Writing

A new piece I’ve written was published last week by the University of California-Berkeley’s Greater Good Magazine. But did I actually write it? No, I’m not making a cute reference to the powers of ChatGPT. Rather I’m referring to the nature of writing and how our brains produce any creative product.

Appropriately, the article is a primer on the psychological concept of attribution – e.g. to what do we attribute our life outcomes to – and at the expense of getting too meta it begs the question of what could I attribute this new article to.

Generally speaking our ability to tell a story, write an article, even have a conversation is reliant on what we can reference or pull from the vast filing cabinet that is our brain. The same processes that we use in our brain to recollect the past is used to create something from our imagination. We are constantly recombining and connecting ideas and words to create something new or novel. Take my recent piece for example.

The article relies heavily on the science and research of social psychologists. People whose work I’ve been introduced to over the last decade or more. I use examples from popular culture like the movie Rocky. I reference a conversation I had fifteen years ago and incorporate other experiences from my own life.

Extract any of those and the article isn’t as strong.

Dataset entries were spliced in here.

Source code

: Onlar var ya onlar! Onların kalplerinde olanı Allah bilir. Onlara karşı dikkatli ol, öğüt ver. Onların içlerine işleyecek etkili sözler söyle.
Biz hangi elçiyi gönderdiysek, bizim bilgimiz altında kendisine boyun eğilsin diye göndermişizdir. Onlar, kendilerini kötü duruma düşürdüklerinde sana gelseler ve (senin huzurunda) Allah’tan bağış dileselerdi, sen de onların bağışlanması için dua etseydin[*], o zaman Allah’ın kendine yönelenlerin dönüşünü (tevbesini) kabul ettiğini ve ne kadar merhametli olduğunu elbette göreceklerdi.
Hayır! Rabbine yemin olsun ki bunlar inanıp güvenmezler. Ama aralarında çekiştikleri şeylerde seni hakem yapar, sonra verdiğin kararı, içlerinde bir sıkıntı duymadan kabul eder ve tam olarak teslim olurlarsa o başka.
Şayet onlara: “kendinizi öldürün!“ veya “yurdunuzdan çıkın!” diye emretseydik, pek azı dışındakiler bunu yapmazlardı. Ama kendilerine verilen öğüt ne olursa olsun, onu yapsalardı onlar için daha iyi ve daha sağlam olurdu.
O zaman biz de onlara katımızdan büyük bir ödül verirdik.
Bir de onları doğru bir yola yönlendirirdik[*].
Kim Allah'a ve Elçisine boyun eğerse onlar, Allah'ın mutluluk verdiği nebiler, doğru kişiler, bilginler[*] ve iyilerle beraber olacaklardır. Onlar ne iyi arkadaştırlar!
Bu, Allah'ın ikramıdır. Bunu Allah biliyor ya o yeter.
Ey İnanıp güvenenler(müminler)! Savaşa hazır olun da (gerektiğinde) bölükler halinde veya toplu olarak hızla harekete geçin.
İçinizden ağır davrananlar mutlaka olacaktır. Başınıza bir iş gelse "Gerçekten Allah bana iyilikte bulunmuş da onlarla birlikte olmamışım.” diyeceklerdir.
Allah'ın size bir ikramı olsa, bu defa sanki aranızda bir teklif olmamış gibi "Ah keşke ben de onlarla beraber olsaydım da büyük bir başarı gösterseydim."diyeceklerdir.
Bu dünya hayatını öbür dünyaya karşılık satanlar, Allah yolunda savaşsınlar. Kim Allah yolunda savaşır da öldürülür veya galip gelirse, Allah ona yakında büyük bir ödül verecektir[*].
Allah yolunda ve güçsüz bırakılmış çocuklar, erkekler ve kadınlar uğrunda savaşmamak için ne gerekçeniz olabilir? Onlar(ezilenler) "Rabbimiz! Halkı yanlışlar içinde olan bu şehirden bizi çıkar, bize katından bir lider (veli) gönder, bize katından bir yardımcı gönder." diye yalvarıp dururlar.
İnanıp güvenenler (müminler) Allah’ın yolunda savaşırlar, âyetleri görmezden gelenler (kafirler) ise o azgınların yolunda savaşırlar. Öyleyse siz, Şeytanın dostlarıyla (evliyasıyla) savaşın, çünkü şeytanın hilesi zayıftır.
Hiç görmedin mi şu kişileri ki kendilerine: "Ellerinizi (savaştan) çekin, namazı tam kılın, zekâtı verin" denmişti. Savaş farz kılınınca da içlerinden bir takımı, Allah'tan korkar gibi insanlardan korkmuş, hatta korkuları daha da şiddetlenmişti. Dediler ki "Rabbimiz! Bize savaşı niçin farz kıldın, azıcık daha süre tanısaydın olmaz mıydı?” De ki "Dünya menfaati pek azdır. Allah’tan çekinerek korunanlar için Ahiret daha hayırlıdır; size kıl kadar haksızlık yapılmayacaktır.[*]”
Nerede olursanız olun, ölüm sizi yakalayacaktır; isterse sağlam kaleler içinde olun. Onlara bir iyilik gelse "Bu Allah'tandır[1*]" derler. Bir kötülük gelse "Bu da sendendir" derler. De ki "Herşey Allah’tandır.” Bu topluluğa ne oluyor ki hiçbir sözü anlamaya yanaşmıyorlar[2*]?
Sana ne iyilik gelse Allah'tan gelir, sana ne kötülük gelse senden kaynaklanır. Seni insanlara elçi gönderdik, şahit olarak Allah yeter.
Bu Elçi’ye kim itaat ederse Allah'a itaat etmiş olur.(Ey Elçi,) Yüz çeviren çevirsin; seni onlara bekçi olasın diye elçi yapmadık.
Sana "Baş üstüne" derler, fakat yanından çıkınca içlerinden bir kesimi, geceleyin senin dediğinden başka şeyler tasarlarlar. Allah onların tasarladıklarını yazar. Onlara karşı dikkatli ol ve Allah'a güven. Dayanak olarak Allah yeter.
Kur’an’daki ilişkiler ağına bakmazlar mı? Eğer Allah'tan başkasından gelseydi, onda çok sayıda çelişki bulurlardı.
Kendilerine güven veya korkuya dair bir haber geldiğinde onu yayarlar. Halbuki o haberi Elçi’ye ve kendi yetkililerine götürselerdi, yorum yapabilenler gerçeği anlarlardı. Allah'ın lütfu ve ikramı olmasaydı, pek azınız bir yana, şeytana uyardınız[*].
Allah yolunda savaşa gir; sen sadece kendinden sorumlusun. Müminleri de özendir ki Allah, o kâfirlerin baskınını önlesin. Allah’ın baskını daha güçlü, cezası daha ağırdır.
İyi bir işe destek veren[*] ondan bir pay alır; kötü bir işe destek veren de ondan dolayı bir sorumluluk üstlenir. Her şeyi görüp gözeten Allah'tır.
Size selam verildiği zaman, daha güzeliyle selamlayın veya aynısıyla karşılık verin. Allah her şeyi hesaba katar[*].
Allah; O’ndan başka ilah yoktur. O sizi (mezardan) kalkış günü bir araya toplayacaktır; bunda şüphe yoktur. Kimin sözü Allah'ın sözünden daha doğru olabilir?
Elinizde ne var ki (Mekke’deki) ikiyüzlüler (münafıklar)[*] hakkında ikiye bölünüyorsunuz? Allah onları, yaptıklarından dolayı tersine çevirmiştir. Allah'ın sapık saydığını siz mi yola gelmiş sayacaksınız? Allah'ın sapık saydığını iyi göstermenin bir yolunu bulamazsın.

Take them all away and there is just a collection of words trying to connect blank spaces where these disparate ideas used to be.

Speaking of words I, of course, didn’t invent any of these words or learn to read or write them on my own. There were teachers who taught me the foundation of writing that now works on a subconscious level. By the way, Google’s spell check just made sure I spelled “subconscious” correctly.

Undoubtedly my writing is greatly influenced by what I read. The vocabulary, phrasing and rhythm within my sentences unwittingly borrow from the work of the hundreds of authors I’ve read over the course of my life.

Finally, there were the editors who reviewed and offered suggestions and their own words to strengthen my writing. Their own edits are obviously the byproduct of a similar life-long process of writing to that which I described above. Some of those editors were from the Economic Hardship Reporting Project, who underwrote this article.

John Updike once explained the writing process as leaning over the typewriter and trying to come up with words beyond what immediately comes to mind.

It is an act of recollection, sampling, assembling, and recombining. All in the hopes you create something that may resonate enough with others that makes an impression. One strong enough that perhaps they will recollect, sample, assemble or recombine it with their own thoughts in the future – whether that be in conversation or some positive – perhaps – creative action.

The early reaction to my latest article suggests that this may be happening. Several people, including some with backgrounds in psychology, have thanked me for writing it – as the concept of attribution was one they were previously unfamiliar with but see play out so often in their life.

To that I say thank you to all those who wrote this article with me. And that is what attribution is all about – becoming more aware and grateful for all that helps us along the way.